• [WHAT IS EXPECTED]: Each line of the data must be given back verbatim, with pictures removed.

■ ■ ■

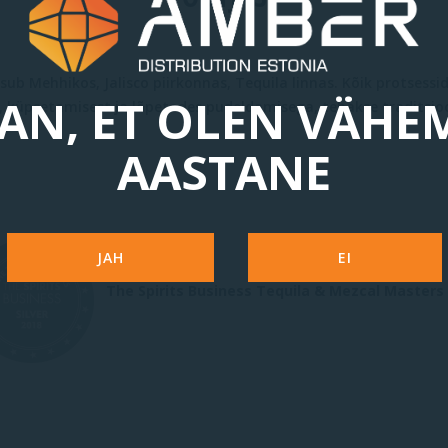
sub Mehhikos, Jalisco piirkonnas, Tequila linnas. Kõik protsessid
AN, ET OLEN VÄHE
, küpsetamisest ja lõpetades pudeldamisega, tehakse traditsioo
AASTANE
JAH
EI
The Spirits Business Tequila & Mezcal Masters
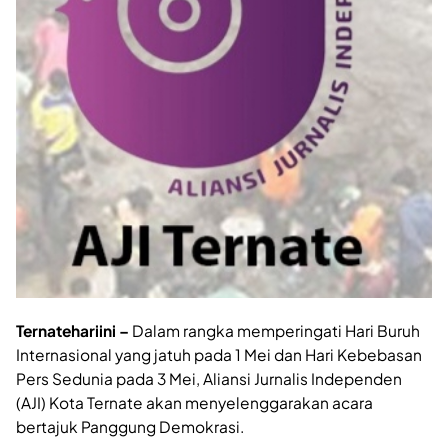
Ternatehariini –
Dalam rangka memperingati Hari Buruh
Internasional yang jatuh pada 1 Mei dan Hari Kebebasan
Pers Sedunia pada 3 Mei, Aliansi Jurnalis Independen
(AJI) Kota Ternate akan menyelenggarakan acara
bertajuk Panggung Demokrasi.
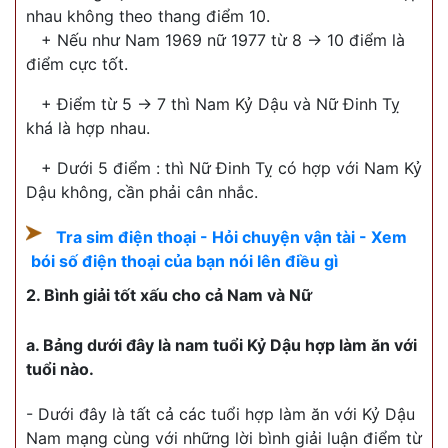
nhau không theo thang điểm 10.
+ Nếu như Nam 1969 nữ 1977 từ 8 -> 10 điểm là
điểm cực tốt.
+ Điểm từ 5 -> 7 thì Nam Kỷ Dậu và Nữ Đinh Tỵ
khá là hợp nhau.
+ Dưới 5 điểm : thì Nữ Đinh Tỵ có hợp với Nam Kỷ
Dậu không, cần phải cân nhắc.
Tra sim điện thoại - Hỏi chuyện vận tài - Xem
bói số điện thoại của bạn nói lên điều gì
2. Bình giải tốt xấu cho cả Nam và Nữ
a. Bảng dưới đây là nam tuổi Kỷ Dậu hợp làm ăn với
tuổi nào.
- Dưới đây là tất cả các tuổi hợp làm ăn với Kỷ Dậu
Nam mạng cùng với những lời bình giải luận điểm từ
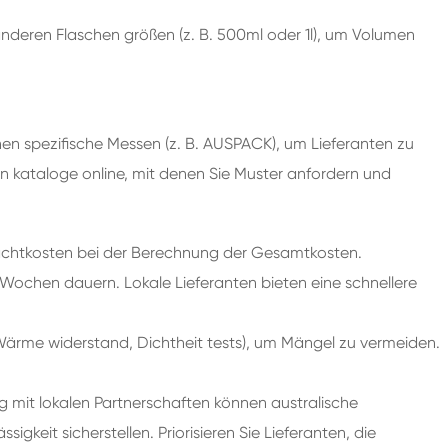
nderen Flaschen größen (z. B. 500ml oder 1l), um Volumen
en spezifische Messen (z. B. AUSPACK), um Lieferanten zu
hen kataloge online, mit denen Sie Muster anfordern und
Frachtkosten bei der Berechnung der Gesamtkosten.
 Wochen dauern. Lokale Lieferanten bieten eine schnellere
. Wärme widerstand, Dichtheit tests), um Mängel zu vermeiden.
g mit lokalen Partnerschaften können australische
gkeit sicherstellen. Priorisieren Sie Lieferanten, die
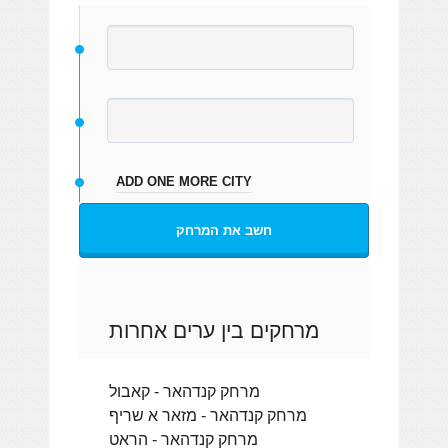
ADD ONE MORE CITY
חשב את המרחק
מרחקים בין ערים אחרות
מרחק קנדהאר - קאבול
מרחק קנדהאר - מזאר א שריף
מרחק קנדהאר - הראט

■ ■ ■

• [EXERCISE SOLUTION]:
sub Mehhikos, Jalisco piirkonnas, Tequila linnas. Kõik protsessid
AN, ET OLEN VÄHE
, küpsetamisest ja lõpetades pudeldamisega, tehakse traditsioo
AASTANE
JAH
EI
The Spirits Business Tequila & Mezcal Masters
Ternatehariini –
Dalam rangka memperingati Hari Buruh
Internasional yang jatuh pada 1 Mei dan Hari Kebebasan
Pers Sedunia pada 3 Mei, Aliansi Jurnalis Independen
(AJI) Kota Ternate akan menyelenggarakan acara
bertajuk Panggung Demokrasi.
nhau không theo thang điểm 10.
+ Nếu như Nam 1969 nữ 1977 từ 8 -> 10 điểm là
điểm cực tốt.
+ Điểm từ 5 -> 7 thì Nam Kỷ Dậu và Nữ Đinh Tỵ
khá là hợp nhau.
+ Dưới 5 điểm : thì Nữ Đinh Tỵ có hợp với Nam Kỷ
Dậu không, cần phải cân nhắc.
Tra sim điện thoại - Hỏi chuyện vận tài - Xem
bói số điện thoại của bạn nói lên điều gì
2. Bình giải tốt xấu cho cả Nam và Nữ
a. Bảng dưới đây là nam tuổi Kỷ Dậu hợp làm ăn với
tuổi nào.
- Dưới đây là tất cả các tuổi hợp làm ăn với Kỷ Dậu
Nam mạng cùng với những lời bình giải luận điểm từ
nderen Flaschen größen (z. B. 500ml oder 1l), um Volumen
en spezifische Messen (z. B. AUSPACK), um Lieferanten zu
hen kataloge online, mit denen Sie Muster anfordern und
Frachtkosten bei der Berechnung der Gesamtkosten.
 Wochen dauern. Lokale Lieferanten bieten eine schnellere
. Wärme widerstand, Dichtheit tests), um Mängel zu vermeiden.
g mit lokalen Partnerschaften können australische
gkeit sicherstellen. Priorisieren Sie Lieferanten, die
ADD ONE MORE CITY
חשב את המרחק
מרחקים בין ערים אחרות
מרחק קנדהאר - קאבול
מרחק קנדהאר - מזאר א שריף
מרחק קנדהאר - הראט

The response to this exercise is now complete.